The rise of social media has brought about a myriad of changes in society, one of which is the negative impact it has on individuals’ self-esteem, particularly in terms of financial wellbeing. This phenomenon has been termed “money dysmorphia” and is a distorted view of one’s finances, fueled by comparisons to others and feelings of inadequacy.

One interesting finding is that money dysmorphia is more prevalent among younger generations, with roughly 43% of Gen Z and 41% of millennials struggling with comparisons to others and feeling behind financially. The pressure to keep up with the “digital Joneses” is exacerbated by social media, leading to unrealistic expectations and dissatisfaction with one’s financial situation.

Despite the prevalence of money dysmorphia, many individuals who experience this phenomenon actually have above-average savings. However, they are also more likely to be obsessed with the idea of being rich, highlighting the distortion between perception and reality when it comes to finances. This sense of inadequacy is further perpetuated by the depiction of wealth and luxury on platforms like Instagram.

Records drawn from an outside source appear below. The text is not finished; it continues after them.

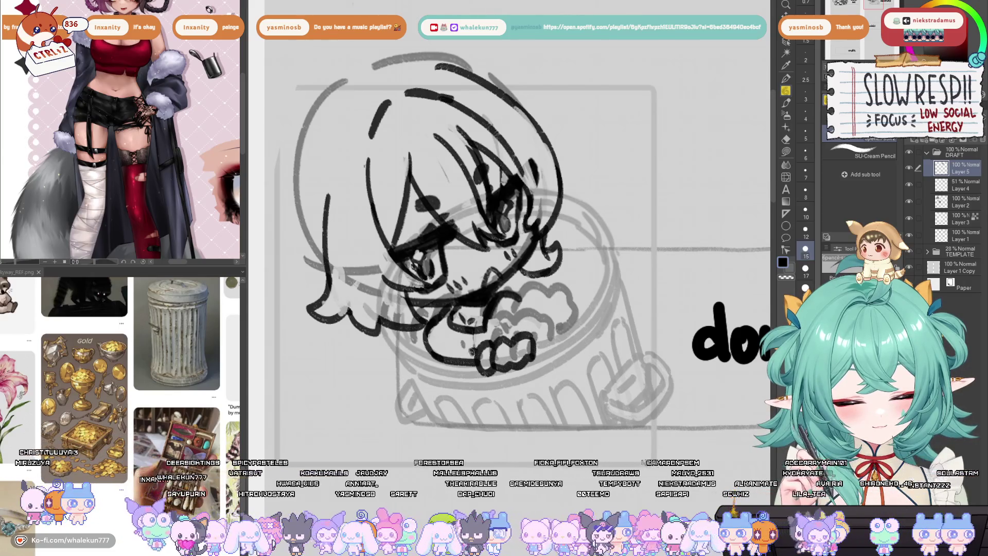
# Redraw the paw's toe loops further left and outline the top of the paw
pyautogui.moveTo(535, 342); pyautogui.dragTo(465, 366)
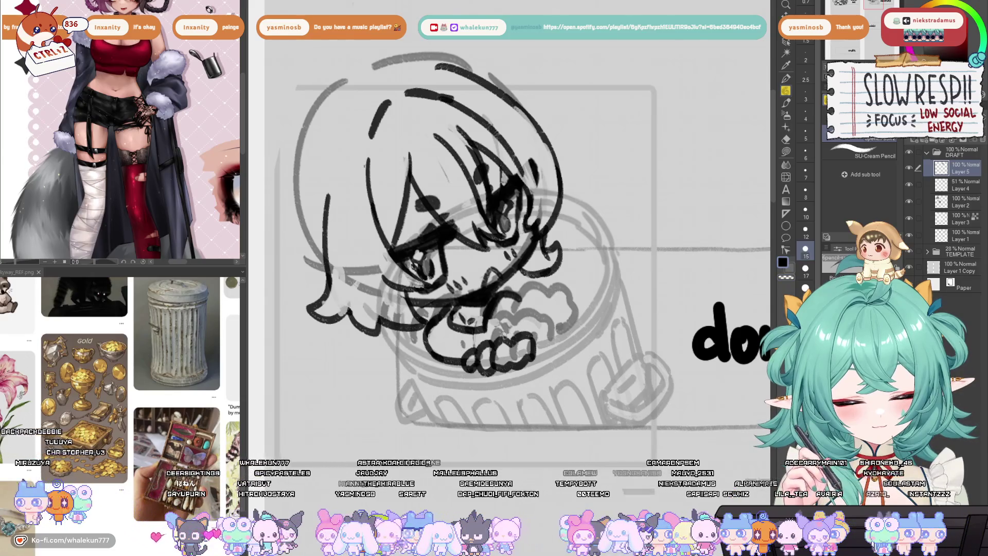
pyautogui.moveTo(507, 330); pyautogui.dragTo(540, 355)
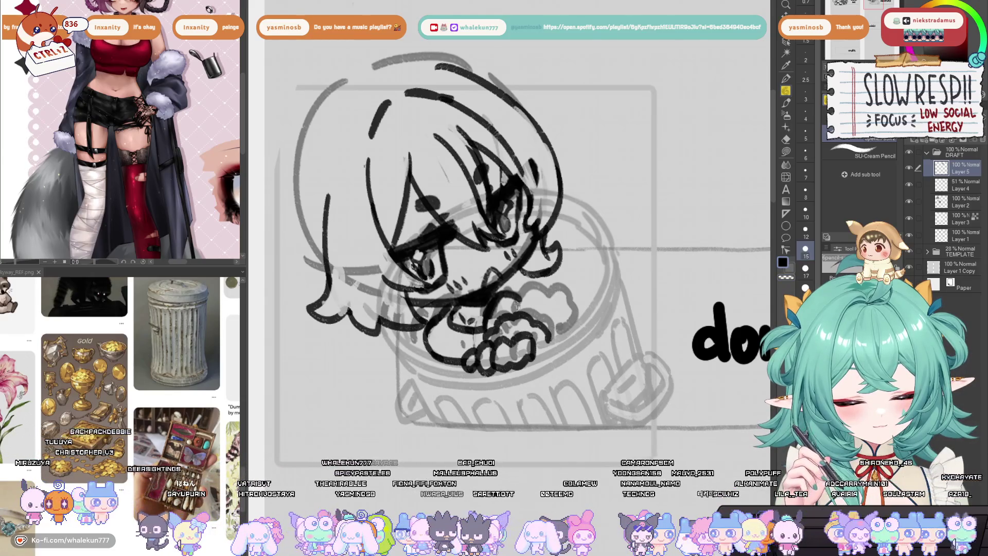
pyautogui.moveTo(495, 309); pyautogui.dragTo(574, 316)
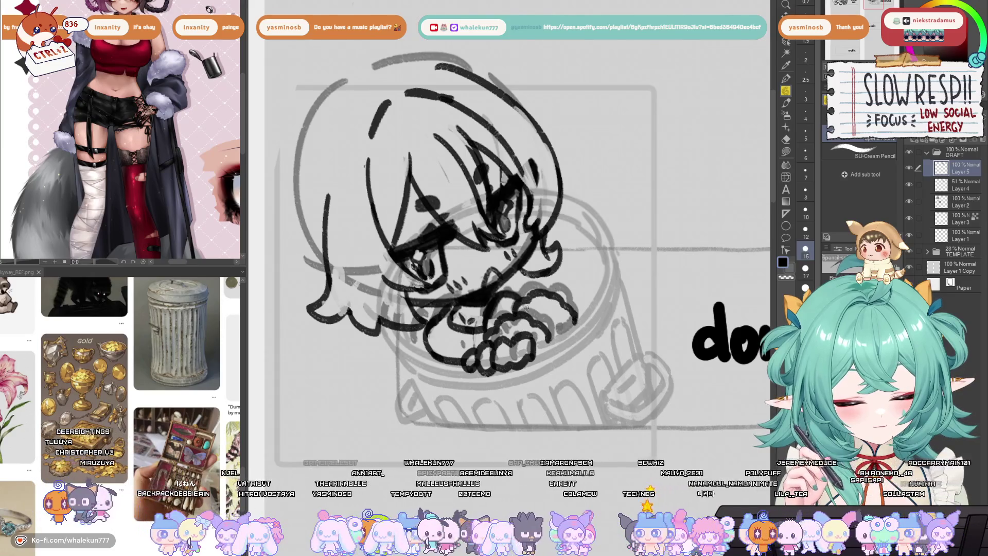
pyautogui.moveTo(556, 324); pyautogui.dragTo(548, 348)
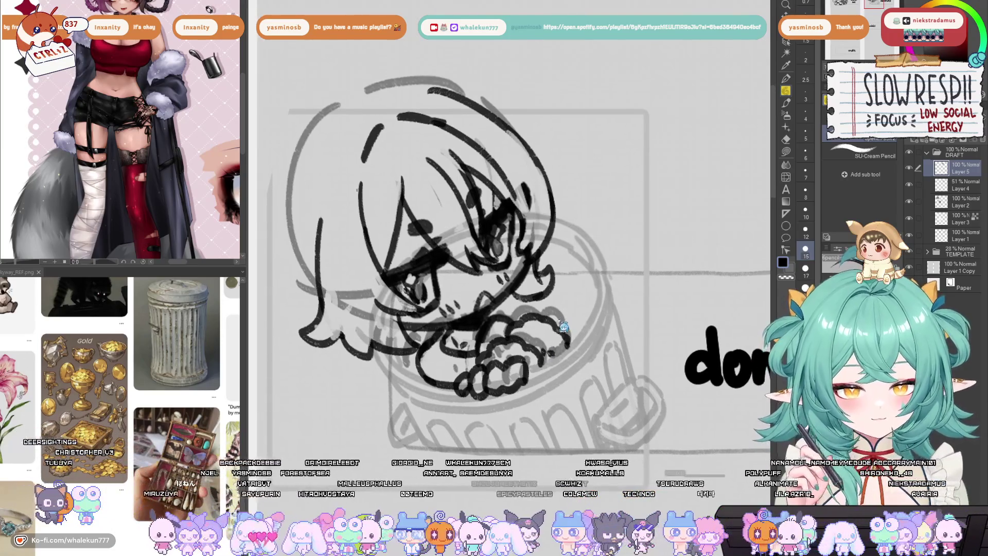
pyautogui.press('h')
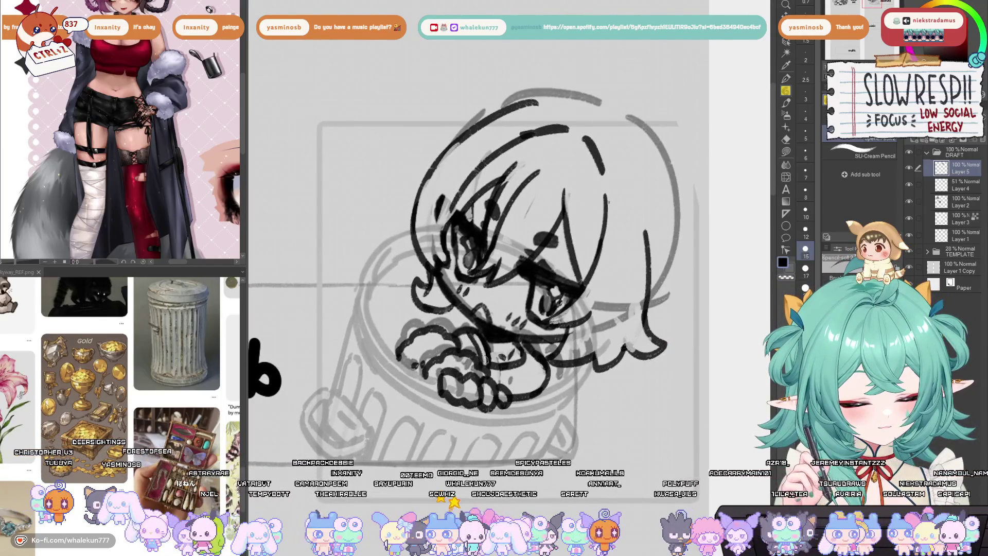
pyautogui.press('h')
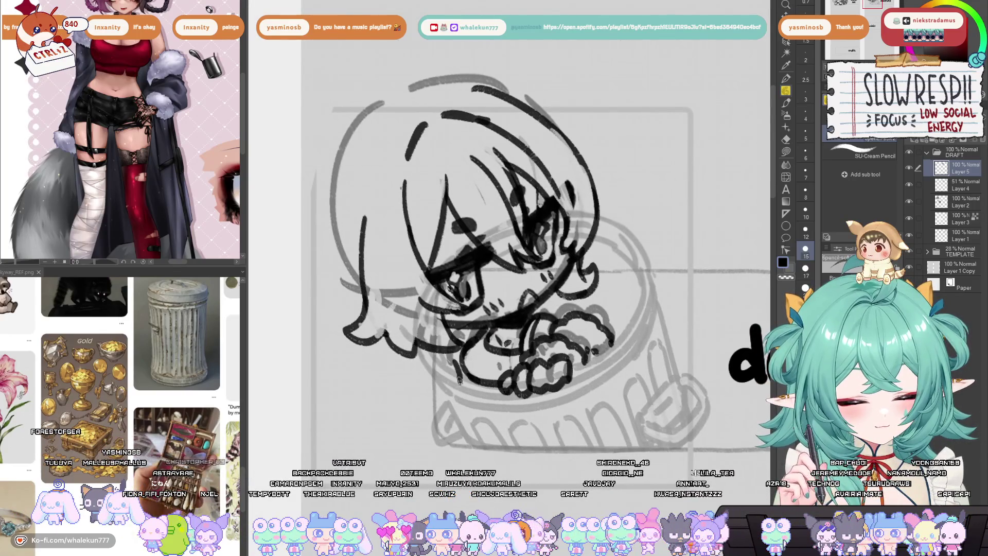
# Discard a stray curve left of the paws and ink a line near the mouth and paw
pyautogui.moveTo(438, 351)
pyautogui.mouseDown()
pyautogui.moveTo(438, 376)
pyautogui.moveTo(429, 374)
pyautogui.mouseUp()
pyautogui.press('ctrl+z')
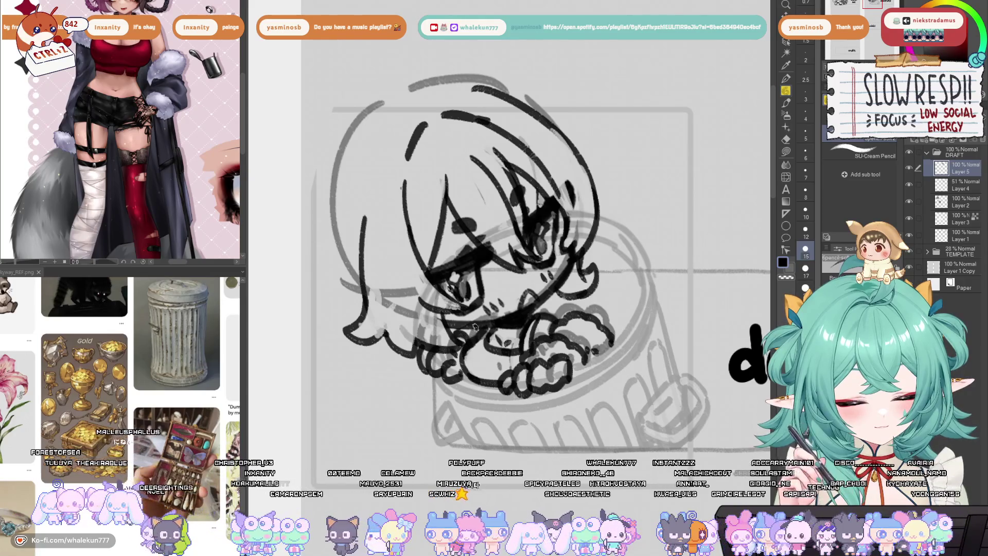
pyautogui.scroll(-3, 595, 299)
pyautogui.scroll(3, 501, 344)
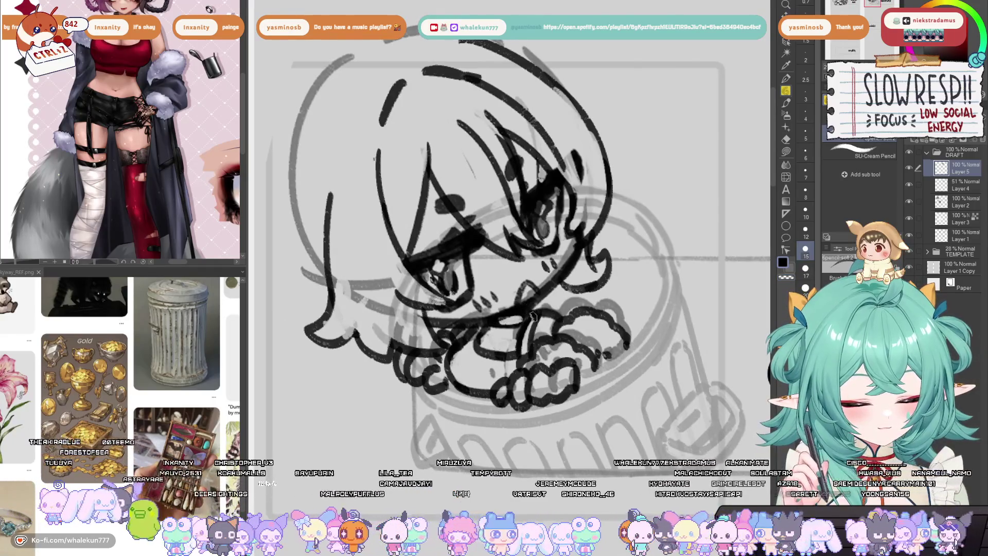
pyautogui.moveTo(505, 320); pyautogui.dragTo(522, 330)
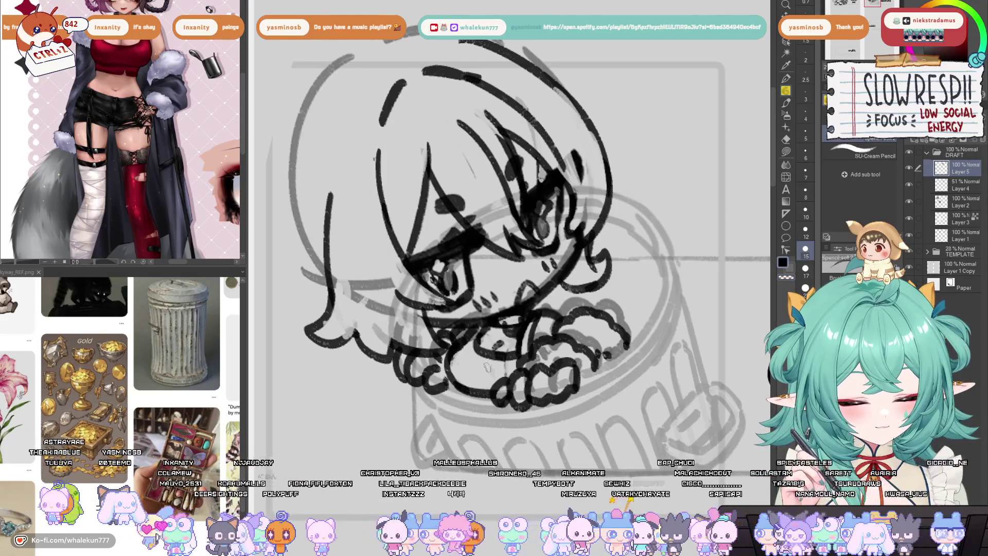
# Zoom in about 2x so the donations chibi in the jar fills the view
pyautogui.scroll(-3, 486, 367)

A separate report by Edelman Financial Engines found that the feeling of being well off is increasingly elusive, regardless of one’s actual financial standing. This is reflected in the fact that only 14% of Americans consider themselves wealthy, even as household net worth has risen significantly in recent years. The bar for financial success continues to be raised, making it difficult for individuals to feel satisfied with their financial situation.

The impact of social media on financial wellbeing goes beyond feelings of inadequacy and comparison. Studies have shown that roughly one-quarter of consumers feel less satisfied with their money due to social media, leading some to overspend on big-ticket items in an effort to keep up with their online peers. The pressure to maintain a certain lifestyle portrayed on social media can contribute to financial instability and a reliance on credit to fund purchases.

To combat the negative impact of social media on financial wellbeing, experts recommend taking practical steps to limit exposure and mitigate the influence of online platforms. This includes reducing the amount of time spent on social media, removing payment details stored online, and creating “purchase hurdles” that encourage thoughtful buying decisions. By setting up financial guardrails and addressing the psychological aspect of money management, individuals can work towards achieving greater financial stability and satisfaction.

The pervasive influence of social media has had a detrimental effect on individuals’ financial wellbeing, leading to feelings of inadequacy, comparison, and overspending. Recognizing the impact of money dysmorphia and taking proactive steps to combat its effects is crucial in preserving financial stability and achieving a healthy relationship with money in the digital age.